What advice do you have for teachers of color/of the Global Majority OR teachers who teach children of color during these deeply challenging times?
In order to be successful educators, we must continually assume the role of a student, especially those of us who are white. Like many white Americans, as a child, I was taught to be “color-blind.” I have since learned that color-blindness “…starts and ends at ‘discriminating against a person because of the colour of their skin is bad’ without any accounting for the ways in which structural power manifests in these exchanges” (Eddo-Lodge, 2015). It is therefore essential for white teachers to recognize their biases (implicit and explicit), as well as their race, the race of their students, and to teach their students to see race. It is only then that the system can be dismantled.

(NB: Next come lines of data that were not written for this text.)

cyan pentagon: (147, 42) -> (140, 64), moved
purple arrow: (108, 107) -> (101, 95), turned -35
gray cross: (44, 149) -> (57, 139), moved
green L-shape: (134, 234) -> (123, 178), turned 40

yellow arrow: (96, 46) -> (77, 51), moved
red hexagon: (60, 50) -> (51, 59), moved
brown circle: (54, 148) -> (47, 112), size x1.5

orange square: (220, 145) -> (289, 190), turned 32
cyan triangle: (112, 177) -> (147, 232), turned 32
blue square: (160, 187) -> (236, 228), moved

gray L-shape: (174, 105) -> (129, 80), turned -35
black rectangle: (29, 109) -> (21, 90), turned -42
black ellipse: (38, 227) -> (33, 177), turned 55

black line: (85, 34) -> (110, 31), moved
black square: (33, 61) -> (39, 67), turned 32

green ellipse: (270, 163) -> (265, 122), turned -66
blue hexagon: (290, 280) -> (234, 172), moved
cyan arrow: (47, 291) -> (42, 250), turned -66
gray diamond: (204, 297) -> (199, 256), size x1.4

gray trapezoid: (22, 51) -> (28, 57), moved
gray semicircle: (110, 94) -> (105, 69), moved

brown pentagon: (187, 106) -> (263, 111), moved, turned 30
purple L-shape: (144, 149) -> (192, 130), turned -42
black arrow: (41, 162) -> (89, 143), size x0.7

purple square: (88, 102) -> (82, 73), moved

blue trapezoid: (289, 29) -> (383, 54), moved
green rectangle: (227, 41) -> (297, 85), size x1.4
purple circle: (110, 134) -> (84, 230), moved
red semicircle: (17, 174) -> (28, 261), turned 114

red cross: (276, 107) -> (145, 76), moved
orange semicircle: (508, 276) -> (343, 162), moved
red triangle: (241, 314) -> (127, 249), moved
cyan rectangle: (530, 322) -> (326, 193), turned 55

Along the same line, white educators must also acknowledge the systemic injustices that their students of the Global Majority may face. It is therefore vital that educators continually educate themselves and their students with texts and resources from people of various races, sexes, cultures, and viewpoints.
How could our Schools of Education better prepare teachers to work respectfully and effectively with students and families from various racial, cultural and religious backgrounds, as well as different social classes, sexual orientations, genders, abilities, etc.?

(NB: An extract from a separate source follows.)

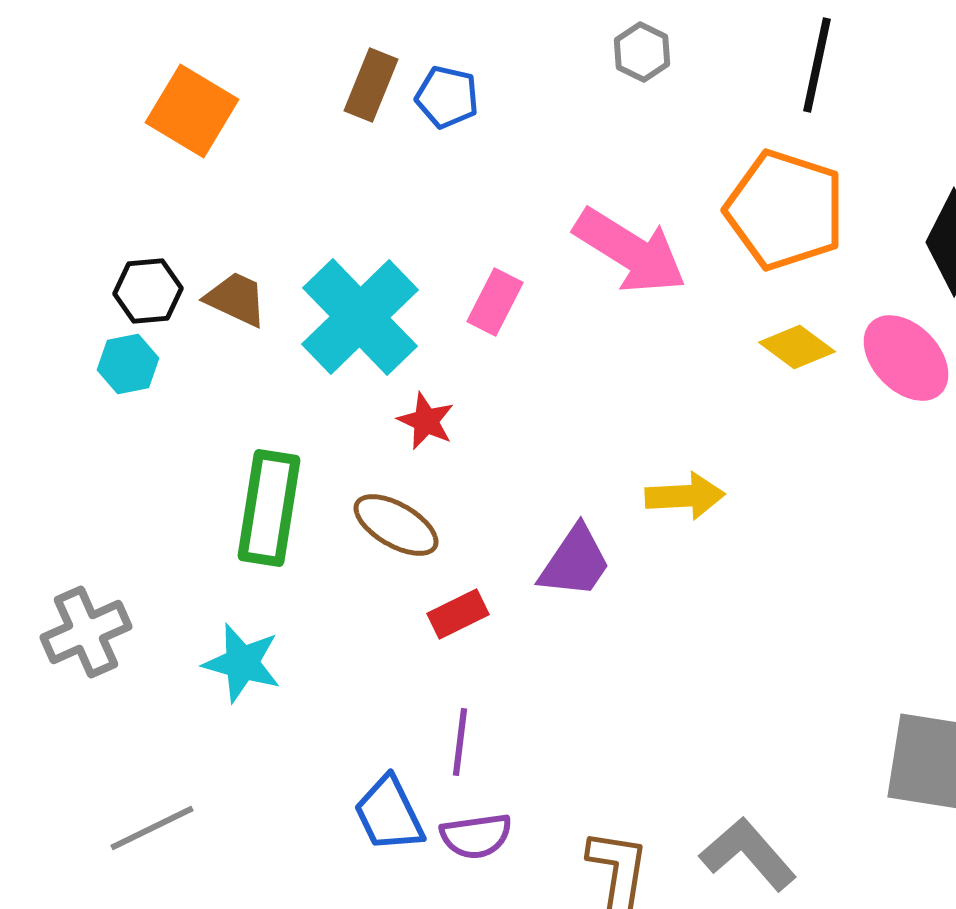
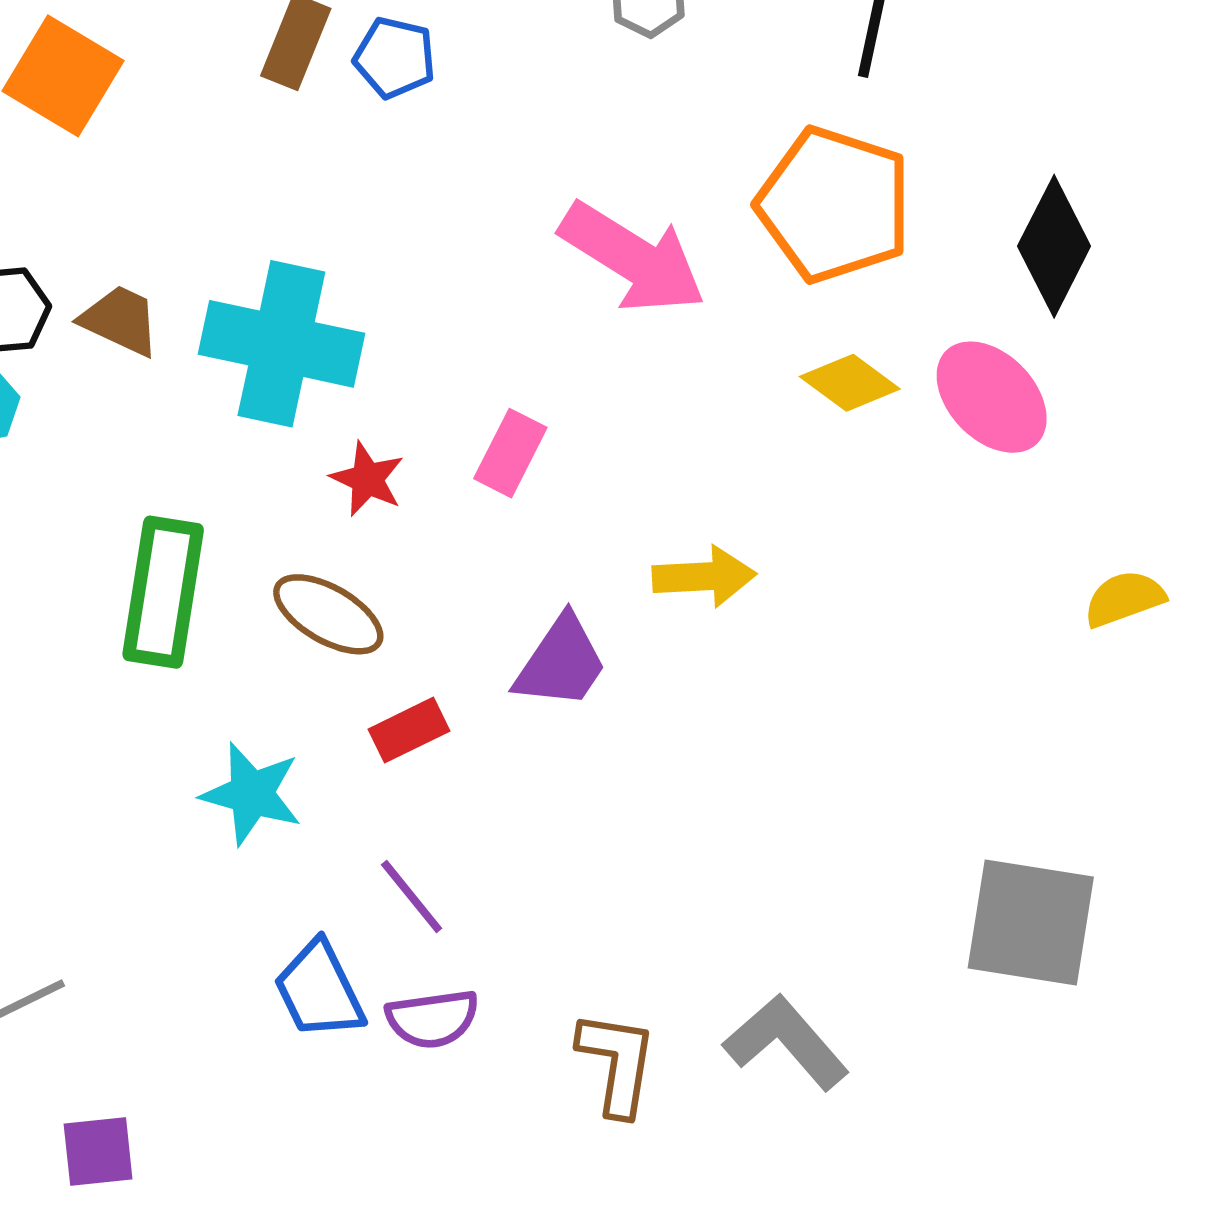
pink rectangle: (495, 302) -> (510, 453), moved
cyan cross: (360, 317) -> (281, 344), turned -34
cyan star: (242, 663) -> (252, 794), moved
purple line: (460, 742) -> (412, 897), turned -46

I believe that exposure is key. Schools of Education should hire professors with a range of experience in the myriad of education systems that exist across our country. Schools should also ensure that their staff is inclusive of different races, cultures, and religious beliefs, etc. Between both my undergraduate and my graduate experience, I had only three professors who were of the Global Majority. Just as elementary and secondary students, it is essential that post-secondary students are exposed to diverse perspectives. Similarly, Schools of Education should require their pre-service teachers to complete field experience and service-learning with students and families from various backgrounds. Schools may also better prepare teachers by building in time within courses for teachers to reflect on their own beliefs, biases, experiences, and growth. When I look back at some of my work from the beginning of my graduate program, I am astonished by how much my viewpoints have changed. Courses that I took that focused on social justice, culturally responsive teaching, as well as race, class, and gender in education all helped to shape my teaching practices.